What you need to do: The required result is every line of the records that includes "three".

-------- Task material --------

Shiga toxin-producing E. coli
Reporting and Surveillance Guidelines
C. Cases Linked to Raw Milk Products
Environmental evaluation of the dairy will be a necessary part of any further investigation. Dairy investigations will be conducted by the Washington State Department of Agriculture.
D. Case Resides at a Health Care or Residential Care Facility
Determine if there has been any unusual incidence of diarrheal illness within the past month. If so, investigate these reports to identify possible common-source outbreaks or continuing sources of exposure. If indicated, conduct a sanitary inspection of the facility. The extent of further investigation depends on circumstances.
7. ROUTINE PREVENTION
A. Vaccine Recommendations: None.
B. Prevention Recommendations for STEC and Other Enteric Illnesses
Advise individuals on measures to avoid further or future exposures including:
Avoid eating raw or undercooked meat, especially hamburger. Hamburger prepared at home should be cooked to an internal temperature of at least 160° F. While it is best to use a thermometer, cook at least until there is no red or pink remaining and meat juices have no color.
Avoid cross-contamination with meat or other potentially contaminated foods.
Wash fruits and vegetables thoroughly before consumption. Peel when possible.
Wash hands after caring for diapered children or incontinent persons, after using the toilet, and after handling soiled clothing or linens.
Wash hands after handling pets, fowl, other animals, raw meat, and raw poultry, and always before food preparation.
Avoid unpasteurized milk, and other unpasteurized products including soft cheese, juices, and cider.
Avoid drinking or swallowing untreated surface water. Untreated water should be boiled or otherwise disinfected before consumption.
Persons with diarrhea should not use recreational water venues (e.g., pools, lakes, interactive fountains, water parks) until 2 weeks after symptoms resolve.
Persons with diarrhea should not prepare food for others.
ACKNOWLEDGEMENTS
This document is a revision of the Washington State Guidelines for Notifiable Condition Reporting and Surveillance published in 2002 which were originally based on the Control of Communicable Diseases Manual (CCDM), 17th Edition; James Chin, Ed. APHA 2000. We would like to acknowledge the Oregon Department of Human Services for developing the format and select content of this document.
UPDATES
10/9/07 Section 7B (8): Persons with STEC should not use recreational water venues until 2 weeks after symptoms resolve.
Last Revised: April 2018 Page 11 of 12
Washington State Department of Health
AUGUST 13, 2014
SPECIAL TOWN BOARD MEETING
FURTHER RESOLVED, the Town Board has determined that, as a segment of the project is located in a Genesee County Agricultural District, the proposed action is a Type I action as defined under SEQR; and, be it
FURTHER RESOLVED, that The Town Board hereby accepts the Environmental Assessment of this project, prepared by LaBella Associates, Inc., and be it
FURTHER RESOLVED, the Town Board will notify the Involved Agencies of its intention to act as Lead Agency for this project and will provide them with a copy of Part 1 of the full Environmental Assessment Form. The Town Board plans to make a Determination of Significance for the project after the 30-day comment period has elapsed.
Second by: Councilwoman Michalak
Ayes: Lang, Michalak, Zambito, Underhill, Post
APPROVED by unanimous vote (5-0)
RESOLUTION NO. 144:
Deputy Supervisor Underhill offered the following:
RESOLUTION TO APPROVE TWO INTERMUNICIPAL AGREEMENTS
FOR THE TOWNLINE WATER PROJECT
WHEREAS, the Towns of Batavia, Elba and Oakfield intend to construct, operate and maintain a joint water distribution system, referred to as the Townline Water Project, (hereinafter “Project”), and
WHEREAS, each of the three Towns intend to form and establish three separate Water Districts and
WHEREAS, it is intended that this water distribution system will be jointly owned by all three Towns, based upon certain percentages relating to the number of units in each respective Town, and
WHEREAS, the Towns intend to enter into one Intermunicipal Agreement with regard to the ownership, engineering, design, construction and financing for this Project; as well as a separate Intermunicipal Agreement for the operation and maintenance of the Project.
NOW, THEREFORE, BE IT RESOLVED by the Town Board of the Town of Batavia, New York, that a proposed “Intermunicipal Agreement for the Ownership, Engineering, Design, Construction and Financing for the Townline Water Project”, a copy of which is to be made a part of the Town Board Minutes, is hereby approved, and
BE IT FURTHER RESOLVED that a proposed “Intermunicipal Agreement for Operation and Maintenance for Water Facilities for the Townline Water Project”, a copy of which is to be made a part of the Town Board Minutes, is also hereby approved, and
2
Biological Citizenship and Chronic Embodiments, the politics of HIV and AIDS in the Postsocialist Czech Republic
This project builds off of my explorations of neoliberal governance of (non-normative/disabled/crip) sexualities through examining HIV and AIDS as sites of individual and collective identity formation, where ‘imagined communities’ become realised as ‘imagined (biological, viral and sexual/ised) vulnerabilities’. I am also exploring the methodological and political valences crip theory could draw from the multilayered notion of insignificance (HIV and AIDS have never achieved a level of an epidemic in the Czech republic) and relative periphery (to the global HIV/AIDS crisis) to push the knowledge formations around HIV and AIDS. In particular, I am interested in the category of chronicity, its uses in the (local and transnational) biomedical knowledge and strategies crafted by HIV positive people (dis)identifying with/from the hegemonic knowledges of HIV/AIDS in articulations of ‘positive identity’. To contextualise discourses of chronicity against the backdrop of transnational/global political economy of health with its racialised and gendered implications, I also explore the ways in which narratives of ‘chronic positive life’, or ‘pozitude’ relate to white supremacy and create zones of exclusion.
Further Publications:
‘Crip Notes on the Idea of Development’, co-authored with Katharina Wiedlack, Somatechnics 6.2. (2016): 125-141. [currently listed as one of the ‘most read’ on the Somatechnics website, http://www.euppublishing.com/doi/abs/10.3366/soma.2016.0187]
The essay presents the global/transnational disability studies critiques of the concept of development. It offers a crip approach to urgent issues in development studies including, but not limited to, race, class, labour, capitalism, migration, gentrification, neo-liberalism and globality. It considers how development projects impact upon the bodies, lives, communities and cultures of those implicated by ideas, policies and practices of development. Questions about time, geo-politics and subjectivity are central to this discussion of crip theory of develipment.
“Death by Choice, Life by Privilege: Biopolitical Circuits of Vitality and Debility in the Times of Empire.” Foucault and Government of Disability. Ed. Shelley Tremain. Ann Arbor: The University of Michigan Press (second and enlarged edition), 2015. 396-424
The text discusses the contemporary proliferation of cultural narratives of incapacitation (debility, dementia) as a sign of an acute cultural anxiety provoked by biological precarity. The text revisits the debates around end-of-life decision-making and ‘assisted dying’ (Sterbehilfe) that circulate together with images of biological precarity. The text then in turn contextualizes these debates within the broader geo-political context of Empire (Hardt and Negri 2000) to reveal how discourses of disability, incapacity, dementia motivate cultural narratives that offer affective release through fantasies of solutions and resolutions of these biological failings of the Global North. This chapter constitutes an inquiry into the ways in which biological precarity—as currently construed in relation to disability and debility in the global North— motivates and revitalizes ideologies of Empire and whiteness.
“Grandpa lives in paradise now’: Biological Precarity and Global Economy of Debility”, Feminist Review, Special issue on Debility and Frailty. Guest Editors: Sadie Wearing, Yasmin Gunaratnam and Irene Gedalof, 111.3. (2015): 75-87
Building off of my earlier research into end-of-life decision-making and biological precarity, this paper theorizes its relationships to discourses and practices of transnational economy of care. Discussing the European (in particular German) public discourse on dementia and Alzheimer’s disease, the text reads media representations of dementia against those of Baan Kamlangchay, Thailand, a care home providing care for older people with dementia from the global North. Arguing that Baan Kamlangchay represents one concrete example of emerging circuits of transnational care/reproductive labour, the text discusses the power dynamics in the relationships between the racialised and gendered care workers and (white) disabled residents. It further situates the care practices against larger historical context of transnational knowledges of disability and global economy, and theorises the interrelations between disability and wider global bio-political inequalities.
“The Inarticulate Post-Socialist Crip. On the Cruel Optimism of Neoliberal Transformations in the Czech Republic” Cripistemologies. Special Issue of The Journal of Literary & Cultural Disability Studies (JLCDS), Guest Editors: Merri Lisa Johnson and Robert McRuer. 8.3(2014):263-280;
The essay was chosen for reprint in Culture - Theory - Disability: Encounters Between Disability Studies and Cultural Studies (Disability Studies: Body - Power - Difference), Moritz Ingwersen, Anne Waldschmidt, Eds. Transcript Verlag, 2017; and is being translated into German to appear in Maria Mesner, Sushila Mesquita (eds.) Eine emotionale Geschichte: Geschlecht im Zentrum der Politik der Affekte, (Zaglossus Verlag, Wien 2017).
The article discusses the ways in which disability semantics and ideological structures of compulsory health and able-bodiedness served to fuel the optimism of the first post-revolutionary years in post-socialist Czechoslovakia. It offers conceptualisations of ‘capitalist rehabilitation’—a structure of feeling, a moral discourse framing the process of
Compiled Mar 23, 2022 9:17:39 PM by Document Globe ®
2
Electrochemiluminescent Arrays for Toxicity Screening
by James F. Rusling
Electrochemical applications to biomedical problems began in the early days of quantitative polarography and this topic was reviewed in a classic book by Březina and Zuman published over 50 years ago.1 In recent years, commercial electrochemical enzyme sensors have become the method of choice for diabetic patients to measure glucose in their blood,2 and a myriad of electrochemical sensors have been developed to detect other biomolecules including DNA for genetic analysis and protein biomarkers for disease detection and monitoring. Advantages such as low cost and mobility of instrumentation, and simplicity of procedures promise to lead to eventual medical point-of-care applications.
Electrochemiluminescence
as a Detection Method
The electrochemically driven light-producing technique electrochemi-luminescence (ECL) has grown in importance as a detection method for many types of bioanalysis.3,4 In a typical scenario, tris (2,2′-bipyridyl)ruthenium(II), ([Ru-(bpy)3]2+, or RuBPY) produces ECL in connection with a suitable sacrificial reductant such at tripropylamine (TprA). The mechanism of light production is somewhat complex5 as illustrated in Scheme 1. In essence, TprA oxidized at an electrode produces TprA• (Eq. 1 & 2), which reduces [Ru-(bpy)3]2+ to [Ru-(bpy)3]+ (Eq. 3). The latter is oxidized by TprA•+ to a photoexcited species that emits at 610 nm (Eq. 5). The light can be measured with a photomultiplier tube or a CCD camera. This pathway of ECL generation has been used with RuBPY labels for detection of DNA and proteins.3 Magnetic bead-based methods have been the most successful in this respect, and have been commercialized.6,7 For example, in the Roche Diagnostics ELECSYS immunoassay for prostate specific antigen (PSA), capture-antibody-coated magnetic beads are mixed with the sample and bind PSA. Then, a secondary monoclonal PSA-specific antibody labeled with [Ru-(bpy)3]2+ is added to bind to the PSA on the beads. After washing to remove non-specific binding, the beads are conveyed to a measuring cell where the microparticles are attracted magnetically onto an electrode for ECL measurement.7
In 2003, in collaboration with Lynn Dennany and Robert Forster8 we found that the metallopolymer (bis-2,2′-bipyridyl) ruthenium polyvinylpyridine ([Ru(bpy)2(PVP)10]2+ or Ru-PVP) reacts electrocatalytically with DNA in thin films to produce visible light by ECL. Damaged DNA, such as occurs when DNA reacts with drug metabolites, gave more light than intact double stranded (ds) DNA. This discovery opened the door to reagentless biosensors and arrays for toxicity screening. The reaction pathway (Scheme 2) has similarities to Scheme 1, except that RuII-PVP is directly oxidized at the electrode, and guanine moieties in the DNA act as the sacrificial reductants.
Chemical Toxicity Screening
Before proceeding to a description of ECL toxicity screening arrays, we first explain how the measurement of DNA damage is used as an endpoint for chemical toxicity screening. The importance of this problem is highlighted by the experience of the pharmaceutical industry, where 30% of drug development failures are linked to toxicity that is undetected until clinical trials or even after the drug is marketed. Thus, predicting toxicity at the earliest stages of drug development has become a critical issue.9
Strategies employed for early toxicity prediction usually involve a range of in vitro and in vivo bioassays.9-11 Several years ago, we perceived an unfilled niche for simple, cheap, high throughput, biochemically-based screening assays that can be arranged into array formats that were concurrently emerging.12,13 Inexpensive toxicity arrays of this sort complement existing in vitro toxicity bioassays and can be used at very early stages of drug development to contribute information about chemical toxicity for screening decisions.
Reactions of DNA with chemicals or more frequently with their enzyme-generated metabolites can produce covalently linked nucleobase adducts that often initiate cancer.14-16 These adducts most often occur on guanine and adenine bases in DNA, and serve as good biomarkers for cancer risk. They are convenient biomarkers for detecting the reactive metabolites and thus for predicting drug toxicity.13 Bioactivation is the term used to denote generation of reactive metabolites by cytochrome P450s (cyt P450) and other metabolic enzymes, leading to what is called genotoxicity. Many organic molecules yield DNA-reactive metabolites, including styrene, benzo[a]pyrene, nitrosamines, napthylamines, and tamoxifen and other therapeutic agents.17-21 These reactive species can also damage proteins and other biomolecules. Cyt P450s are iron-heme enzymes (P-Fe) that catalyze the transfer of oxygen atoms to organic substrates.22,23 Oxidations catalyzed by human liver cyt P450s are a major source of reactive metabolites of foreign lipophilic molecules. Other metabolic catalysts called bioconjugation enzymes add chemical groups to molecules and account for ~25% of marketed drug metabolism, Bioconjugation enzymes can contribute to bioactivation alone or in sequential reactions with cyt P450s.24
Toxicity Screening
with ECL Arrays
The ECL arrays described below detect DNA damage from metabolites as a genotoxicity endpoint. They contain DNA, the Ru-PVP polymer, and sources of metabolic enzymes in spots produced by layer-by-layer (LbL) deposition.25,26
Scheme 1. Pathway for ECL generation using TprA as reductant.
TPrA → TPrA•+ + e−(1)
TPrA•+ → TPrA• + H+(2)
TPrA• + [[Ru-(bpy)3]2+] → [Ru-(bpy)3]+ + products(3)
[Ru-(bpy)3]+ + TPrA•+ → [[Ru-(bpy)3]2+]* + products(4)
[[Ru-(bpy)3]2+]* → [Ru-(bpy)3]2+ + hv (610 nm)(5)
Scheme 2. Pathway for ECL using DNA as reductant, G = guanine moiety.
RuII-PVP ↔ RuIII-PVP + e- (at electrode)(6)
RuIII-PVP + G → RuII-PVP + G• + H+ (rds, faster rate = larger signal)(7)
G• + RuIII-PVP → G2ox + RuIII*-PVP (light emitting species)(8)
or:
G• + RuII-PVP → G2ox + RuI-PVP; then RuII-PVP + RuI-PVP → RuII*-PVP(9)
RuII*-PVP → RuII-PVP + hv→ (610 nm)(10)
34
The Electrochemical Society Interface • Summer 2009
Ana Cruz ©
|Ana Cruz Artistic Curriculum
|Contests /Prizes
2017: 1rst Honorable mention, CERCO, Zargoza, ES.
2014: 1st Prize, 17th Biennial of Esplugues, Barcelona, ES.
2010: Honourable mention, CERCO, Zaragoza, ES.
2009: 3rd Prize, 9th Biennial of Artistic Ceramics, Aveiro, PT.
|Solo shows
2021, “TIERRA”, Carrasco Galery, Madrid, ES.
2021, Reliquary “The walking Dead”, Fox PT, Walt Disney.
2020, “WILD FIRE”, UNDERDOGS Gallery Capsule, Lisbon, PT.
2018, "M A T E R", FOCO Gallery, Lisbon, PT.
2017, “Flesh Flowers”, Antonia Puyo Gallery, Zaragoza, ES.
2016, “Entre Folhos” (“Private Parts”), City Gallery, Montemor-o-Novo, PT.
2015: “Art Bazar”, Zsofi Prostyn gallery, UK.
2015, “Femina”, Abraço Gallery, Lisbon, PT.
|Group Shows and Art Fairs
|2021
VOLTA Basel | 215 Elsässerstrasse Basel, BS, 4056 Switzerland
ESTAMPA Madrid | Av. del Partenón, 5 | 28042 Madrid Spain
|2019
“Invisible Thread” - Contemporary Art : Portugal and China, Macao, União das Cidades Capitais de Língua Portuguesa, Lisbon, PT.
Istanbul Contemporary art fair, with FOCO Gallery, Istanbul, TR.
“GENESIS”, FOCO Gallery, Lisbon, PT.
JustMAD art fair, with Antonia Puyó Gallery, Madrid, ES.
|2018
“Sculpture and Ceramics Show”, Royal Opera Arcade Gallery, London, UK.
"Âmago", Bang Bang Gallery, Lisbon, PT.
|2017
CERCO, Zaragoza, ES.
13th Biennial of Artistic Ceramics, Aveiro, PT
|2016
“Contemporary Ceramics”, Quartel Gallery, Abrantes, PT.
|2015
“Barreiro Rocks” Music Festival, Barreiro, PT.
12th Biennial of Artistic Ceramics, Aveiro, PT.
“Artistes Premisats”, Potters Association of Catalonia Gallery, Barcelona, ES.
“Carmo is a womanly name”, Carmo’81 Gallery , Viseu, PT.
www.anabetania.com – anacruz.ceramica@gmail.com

--------

Answer to this task:
WHEREAS, each of the three Towns intend to form and establish three separate Water Districts and
WHEREAS, it is intended that this water distribution system will be jointly owned by all three Towns, based upon certain percentages relating to the number of units in each respective Town, and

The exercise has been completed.